What I have is a 'megawarc' web archive file from http://archive.org/details/archiveteam-fanfiction-warc-11. I need to un-megawarc this, using the python script found at https://github.com/alard/megawarc.
I'm trying to run the 'restore' command, and I have the three files needed (FILE.warc.gz, FILE.tar, and FILE.json.gz) from the first link.
I have both python 2.7 and 3.3 installed.
--------------update--------------
I've ran both this method..
python megawarc restore FILE
and this method..
Make sure you have the files megawarc and ordereddict.py in the same directory, with the files you want to convert. Rename the file megawarc to megawarc.py Open a python console in this directory
Type the following code (line by line) :
import sys
sys.argv = ['megawarc','restore','FILE']
import megawarc
megawarc.main()
using python 2.7, and this is what I get..
c:\Python27>python megawarc restore FILE
Traceback (most recent call last):
File "megawarc", line 563, in <module>
main()
File "megawarc", line 552, in main
mwr.process()
File "megawarc", line 460, in process
self.process_entry(entry, tar_out)
File "megawarc", line 478, in process_entry
entry["target"]["offset"], entry["target"]["size"])

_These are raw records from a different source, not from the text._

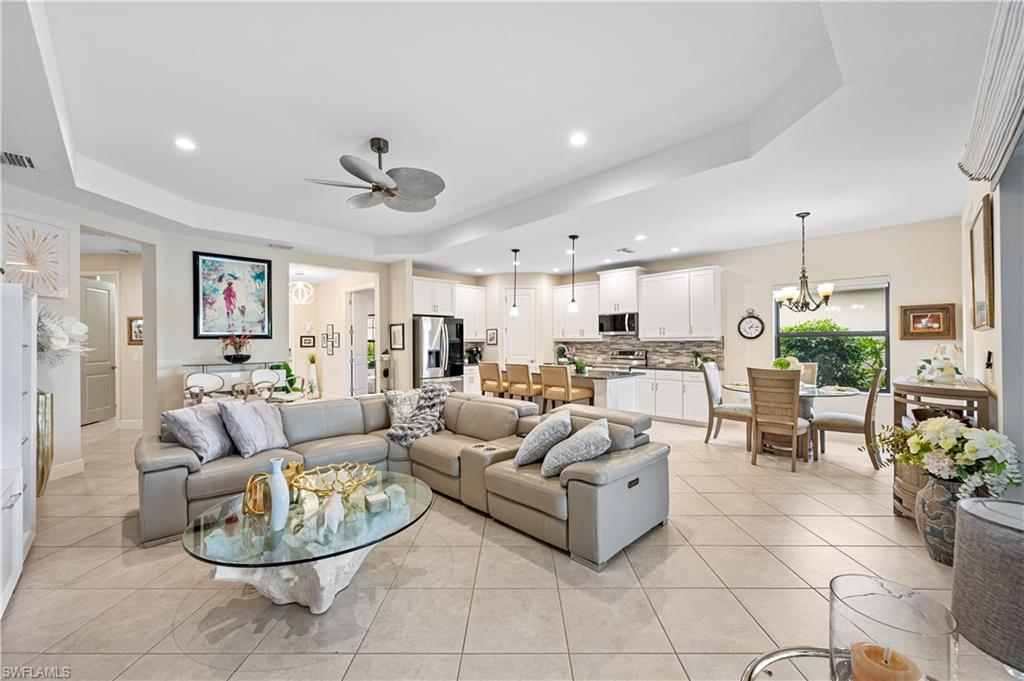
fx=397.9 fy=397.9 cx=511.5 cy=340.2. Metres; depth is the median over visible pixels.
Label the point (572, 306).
pendant light
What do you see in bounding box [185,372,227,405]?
dining chair
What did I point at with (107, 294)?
hallway door
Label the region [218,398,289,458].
throw pillow
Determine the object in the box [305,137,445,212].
ceiling fan
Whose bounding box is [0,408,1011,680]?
floor
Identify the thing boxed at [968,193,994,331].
framed picture
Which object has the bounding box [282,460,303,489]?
gold vase
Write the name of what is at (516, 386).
bar stool
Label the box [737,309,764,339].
wall clock
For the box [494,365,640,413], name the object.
kitchen island
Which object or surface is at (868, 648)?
candle
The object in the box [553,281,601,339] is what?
upper cabinet
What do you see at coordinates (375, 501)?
decorative box
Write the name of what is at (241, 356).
flower arrangement
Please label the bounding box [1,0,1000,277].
ceiling
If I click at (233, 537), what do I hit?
coffee table
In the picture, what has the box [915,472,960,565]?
floor vase
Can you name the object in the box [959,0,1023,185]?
window valance
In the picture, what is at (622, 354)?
range
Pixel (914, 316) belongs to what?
framed picture
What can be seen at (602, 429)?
throw pillow
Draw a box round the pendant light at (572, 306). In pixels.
[567,234,579,310]
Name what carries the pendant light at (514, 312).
hanging from the ceiling at (624, 233)
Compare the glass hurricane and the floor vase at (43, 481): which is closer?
the glass hurricane
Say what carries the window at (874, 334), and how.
in the back wall at (726, 265)
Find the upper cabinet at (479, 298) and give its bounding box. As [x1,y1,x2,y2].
[453,285,485,339]
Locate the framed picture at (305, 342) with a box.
[299,335,315,347]
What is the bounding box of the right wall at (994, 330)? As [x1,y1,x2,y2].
[960,147,1023,485]
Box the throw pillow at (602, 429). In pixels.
[539,418,609,476]
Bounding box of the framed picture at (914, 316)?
[898,304,955,339]
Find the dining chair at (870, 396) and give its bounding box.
[810,368,885,466]
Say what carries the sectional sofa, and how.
on the floor
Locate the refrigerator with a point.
(437, 358)
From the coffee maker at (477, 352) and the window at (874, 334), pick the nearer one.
the window at (874, 334)
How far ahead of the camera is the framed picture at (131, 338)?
6.65 m
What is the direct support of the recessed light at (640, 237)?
in the ceiling at (624, 233)
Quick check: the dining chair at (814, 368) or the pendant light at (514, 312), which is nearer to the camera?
the dining chair at (814, 368)
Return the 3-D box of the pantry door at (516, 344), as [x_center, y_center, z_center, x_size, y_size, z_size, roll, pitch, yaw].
[0.156,0.147,8.661,0.642,2.427,0.236,0,0,44]
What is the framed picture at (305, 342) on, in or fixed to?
attached to the hallway wall
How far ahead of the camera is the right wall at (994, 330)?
2.48 m
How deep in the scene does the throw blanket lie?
3.95 m
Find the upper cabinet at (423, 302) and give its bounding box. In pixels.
[411,275,456,316]
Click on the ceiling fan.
(355, 167)
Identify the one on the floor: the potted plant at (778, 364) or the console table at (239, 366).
the console table at (239, 366)
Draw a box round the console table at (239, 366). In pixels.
[182,361,288,404]
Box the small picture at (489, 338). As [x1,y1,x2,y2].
[485,328,497,344]
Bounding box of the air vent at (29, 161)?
[0,150,39,169]
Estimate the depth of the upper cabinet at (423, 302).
7.89 m
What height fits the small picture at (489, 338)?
0.345 m
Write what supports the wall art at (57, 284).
attached to the left wall
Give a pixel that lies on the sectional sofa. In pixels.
(586, 483)
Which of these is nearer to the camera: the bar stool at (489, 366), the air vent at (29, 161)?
the air vent at (29, 161)
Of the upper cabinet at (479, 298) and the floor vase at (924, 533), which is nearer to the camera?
the floor vase at (924, 533)
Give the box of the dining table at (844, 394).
[725,381,861,457]
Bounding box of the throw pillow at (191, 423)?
[162,401,235,463]
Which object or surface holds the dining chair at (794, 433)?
on the floor
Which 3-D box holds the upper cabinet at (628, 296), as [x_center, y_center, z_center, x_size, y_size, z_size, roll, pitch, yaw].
[2.191,-0.953,7.890,0.846,0.839,0.454,0,0,44]
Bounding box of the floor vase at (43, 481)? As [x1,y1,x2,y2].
[36,391,53,492]
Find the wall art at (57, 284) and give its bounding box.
[1,213,71,296]
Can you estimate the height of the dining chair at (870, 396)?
1.049 m
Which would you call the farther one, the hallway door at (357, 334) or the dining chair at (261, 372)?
the hallway door at (357, 334)
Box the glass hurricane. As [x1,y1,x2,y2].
[829,575,957,680]
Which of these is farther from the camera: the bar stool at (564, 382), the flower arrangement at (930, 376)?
the bar stool at (564, 382)
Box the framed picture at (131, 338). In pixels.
[127,316,143,344]
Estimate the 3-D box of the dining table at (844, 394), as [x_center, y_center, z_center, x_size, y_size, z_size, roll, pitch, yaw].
[3.412,0.969,4.939,1.391,0.765,1.315,0,0,44]
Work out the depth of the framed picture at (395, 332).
7.13 m
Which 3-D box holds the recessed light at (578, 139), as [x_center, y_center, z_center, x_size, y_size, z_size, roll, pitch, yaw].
[0.553,-1.682,3.336,0.166,0.012,0.166,0,0,44]
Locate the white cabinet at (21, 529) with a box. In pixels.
[0,282,35,615]
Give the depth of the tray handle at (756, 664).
1.10 m
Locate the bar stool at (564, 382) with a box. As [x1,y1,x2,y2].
[540,363,593,411]
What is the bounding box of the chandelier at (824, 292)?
[773,212,833,311]
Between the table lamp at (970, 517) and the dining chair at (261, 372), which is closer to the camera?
the table lamp at (970, 517)
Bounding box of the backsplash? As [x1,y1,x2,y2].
[555,335,723,369]
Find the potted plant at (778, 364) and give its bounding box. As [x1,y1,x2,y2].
[771,356,801,370]
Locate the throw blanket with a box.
[384,385,454,445]
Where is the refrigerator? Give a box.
[413,315,464,390]
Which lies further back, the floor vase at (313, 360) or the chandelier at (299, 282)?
the floor vase at (313, 360)
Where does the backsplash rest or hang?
attached to the back wall at (726, 265)
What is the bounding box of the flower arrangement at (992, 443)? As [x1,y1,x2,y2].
[876,416,1021,496]
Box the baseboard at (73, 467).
[50,458,84,479]
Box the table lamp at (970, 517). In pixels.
[951,498,1023,674]
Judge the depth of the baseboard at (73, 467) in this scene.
4.05 m
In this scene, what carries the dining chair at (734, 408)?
on the floor
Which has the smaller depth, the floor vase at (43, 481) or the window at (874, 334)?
the floor vase at (43, 481)
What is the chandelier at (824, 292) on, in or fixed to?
hanging from the ceiling at (624, 233)
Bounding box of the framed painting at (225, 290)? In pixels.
[192,252,272,337]
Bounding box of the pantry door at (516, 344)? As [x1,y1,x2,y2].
[503,286,536,365]
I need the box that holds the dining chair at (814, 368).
[798,362,818,386]
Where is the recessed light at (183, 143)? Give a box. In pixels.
[174,137,195,150]
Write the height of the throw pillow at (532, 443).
0.375 m
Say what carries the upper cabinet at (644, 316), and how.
attached to the back wall at (726, 265)
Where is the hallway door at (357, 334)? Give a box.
[346,285,373,397]
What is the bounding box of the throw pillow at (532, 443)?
[513,409,571,469]
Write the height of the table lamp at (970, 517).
0.462 m
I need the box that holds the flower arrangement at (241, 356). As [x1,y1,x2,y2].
[220,334,251,362]
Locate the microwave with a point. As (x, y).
(620, 328)
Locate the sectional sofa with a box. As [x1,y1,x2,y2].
[140,389,667,571]
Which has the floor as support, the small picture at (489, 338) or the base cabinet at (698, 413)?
the base cabinet at (698, 413)
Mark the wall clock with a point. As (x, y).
(754, 322)
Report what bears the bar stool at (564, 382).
on the floor
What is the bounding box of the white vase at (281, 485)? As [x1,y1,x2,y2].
[267,458,289,530]
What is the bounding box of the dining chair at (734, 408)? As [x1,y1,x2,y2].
[701,359,752,445]
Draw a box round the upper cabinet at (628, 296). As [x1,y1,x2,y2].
[597,267,643,314]
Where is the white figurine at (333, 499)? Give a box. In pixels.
[320,491,343,534]
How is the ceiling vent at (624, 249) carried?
in the ceiling at (624, 233)
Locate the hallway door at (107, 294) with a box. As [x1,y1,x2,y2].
[80,277,117,422]
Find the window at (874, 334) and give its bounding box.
[773,277,889,392]
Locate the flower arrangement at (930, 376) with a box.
[916,344,964,384]
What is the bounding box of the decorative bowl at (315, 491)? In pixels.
[291,461,378,499]
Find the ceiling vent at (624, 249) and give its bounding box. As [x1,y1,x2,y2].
[613,246,633,253]
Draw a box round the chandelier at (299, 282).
[289,273,314,303]
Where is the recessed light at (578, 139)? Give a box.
[568,132,587,145]
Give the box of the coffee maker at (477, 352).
[466,345,482,363]
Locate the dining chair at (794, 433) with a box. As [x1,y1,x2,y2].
[747,367,810,470]
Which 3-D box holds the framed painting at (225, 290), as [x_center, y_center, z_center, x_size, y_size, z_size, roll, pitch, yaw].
[-4.028,-0.633,5.772,0.039,1.202,0.903,0,0,44]
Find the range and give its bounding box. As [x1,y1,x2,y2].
[604,349,647,372]
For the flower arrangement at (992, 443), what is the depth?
2.34 m
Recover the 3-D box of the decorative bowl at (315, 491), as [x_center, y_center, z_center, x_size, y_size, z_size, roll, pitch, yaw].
[-1.053,0.870,2.401,0.472,0.144,0.475,0,0,3]
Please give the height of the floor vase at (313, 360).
1.100 m
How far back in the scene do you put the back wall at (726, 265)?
5.58 m
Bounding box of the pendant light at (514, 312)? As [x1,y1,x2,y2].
[509,248,520,316]
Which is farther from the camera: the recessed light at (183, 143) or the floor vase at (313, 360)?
the floor vase at (313, 360)
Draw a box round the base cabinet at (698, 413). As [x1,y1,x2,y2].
[629,368,709,424]
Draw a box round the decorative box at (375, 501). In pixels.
[363,490,389,513]
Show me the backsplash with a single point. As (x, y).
(664, 346)
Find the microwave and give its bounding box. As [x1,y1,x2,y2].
[598,311,636,334]
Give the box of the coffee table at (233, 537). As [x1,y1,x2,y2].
[181,469,432,613]
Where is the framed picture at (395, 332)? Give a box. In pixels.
[389,323,403,349]
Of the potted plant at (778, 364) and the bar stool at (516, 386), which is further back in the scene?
the bar stool at (516, 386)
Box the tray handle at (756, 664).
[739,646,840,680]
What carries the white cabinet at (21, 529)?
on the floor
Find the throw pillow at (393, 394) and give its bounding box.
[383,387,421,424]
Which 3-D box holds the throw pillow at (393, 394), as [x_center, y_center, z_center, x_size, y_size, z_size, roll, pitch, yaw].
[-1.137,0.724,4.339,0.259,0.393,0.504,0,0,44]
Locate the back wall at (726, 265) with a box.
[416,218,965,433]
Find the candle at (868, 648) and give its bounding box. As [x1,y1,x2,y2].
[849,642,922,680]
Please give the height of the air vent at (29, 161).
0.016 m
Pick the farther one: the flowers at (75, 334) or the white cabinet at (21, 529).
the flowers at (75, 334)
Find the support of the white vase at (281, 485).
on the coffee table at (233, 537)
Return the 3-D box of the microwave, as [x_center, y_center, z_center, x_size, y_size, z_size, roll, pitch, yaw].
[2.088,-0.327,7.676,0.773,0.408,0.456,0,0,44]
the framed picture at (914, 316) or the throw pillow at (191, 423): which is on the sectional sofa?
the throw pillow at (191, 423)
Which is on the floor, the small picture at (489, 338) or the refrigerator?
the refrigerator
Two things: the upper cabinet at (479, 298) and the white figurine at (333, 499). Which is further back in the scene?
the upper cabinet at (479, 298)
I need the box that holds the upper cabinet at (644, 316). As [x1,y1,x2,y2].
[636,266,722,339]
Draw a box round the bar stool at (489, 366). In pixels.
[478,362,506,397]
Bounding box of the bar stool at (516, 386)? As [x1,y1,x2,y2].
[505,363,542,408]
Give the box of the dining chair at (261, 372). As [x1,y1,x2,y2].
[251,368,306,402]
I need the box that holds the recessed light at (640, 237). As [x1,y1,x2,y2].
[634,234,645,240]
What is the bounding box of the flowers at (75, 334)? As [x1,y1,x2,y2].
[36,303,91,364]

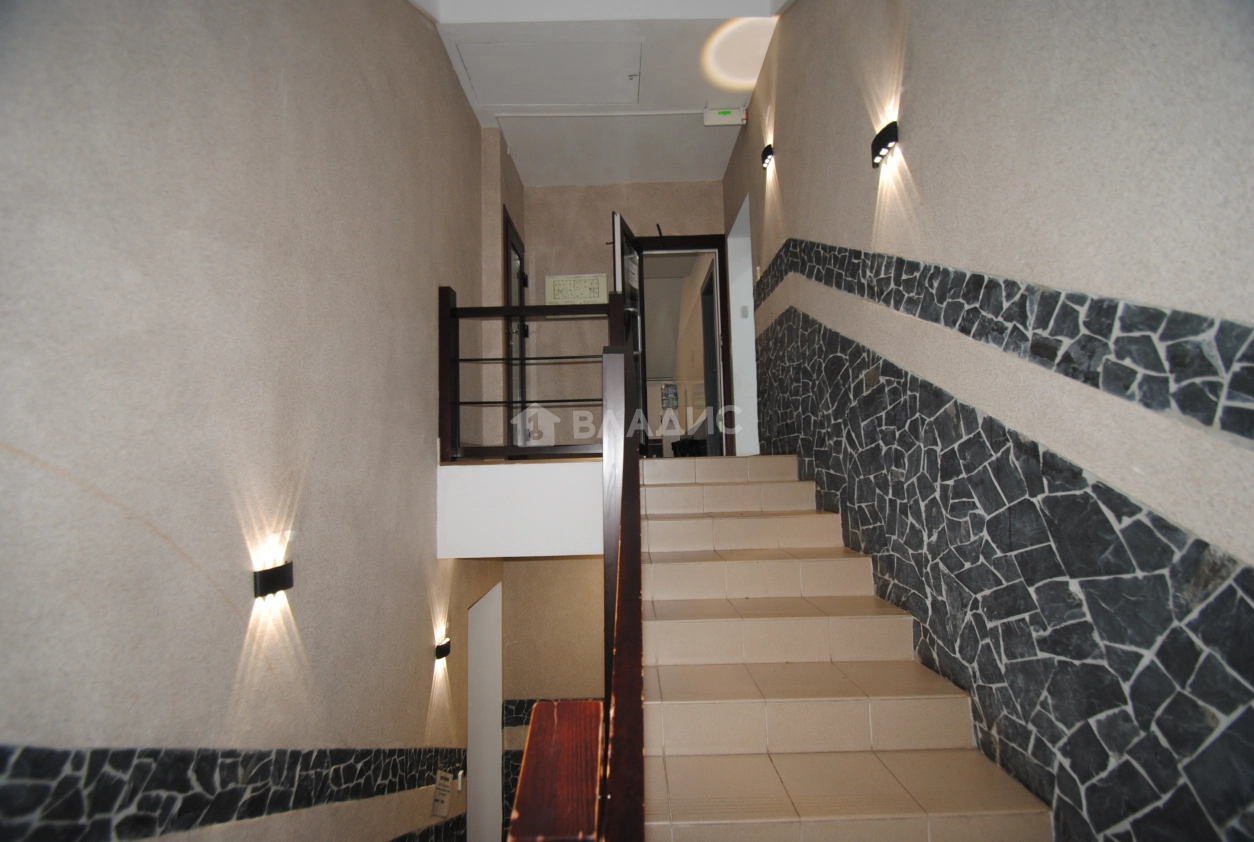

File "megawarc", line 128, in copy_to_stream
raise Exception("End of file: %d bytes expected, but %d bytes read." % (buf_size, l))
Exception: End of file: 4096 bytes expected, but 236 bytes read.
Is there something else i'm missing?
I have the following files all in c:\python27
FILE.megawarc.json.gz
FILE.megawarc.tar
FILE.megawarc.warc.gz
megawarc
ordereddict.py
Is this some type of corrupt file error? Is there something i'm missing?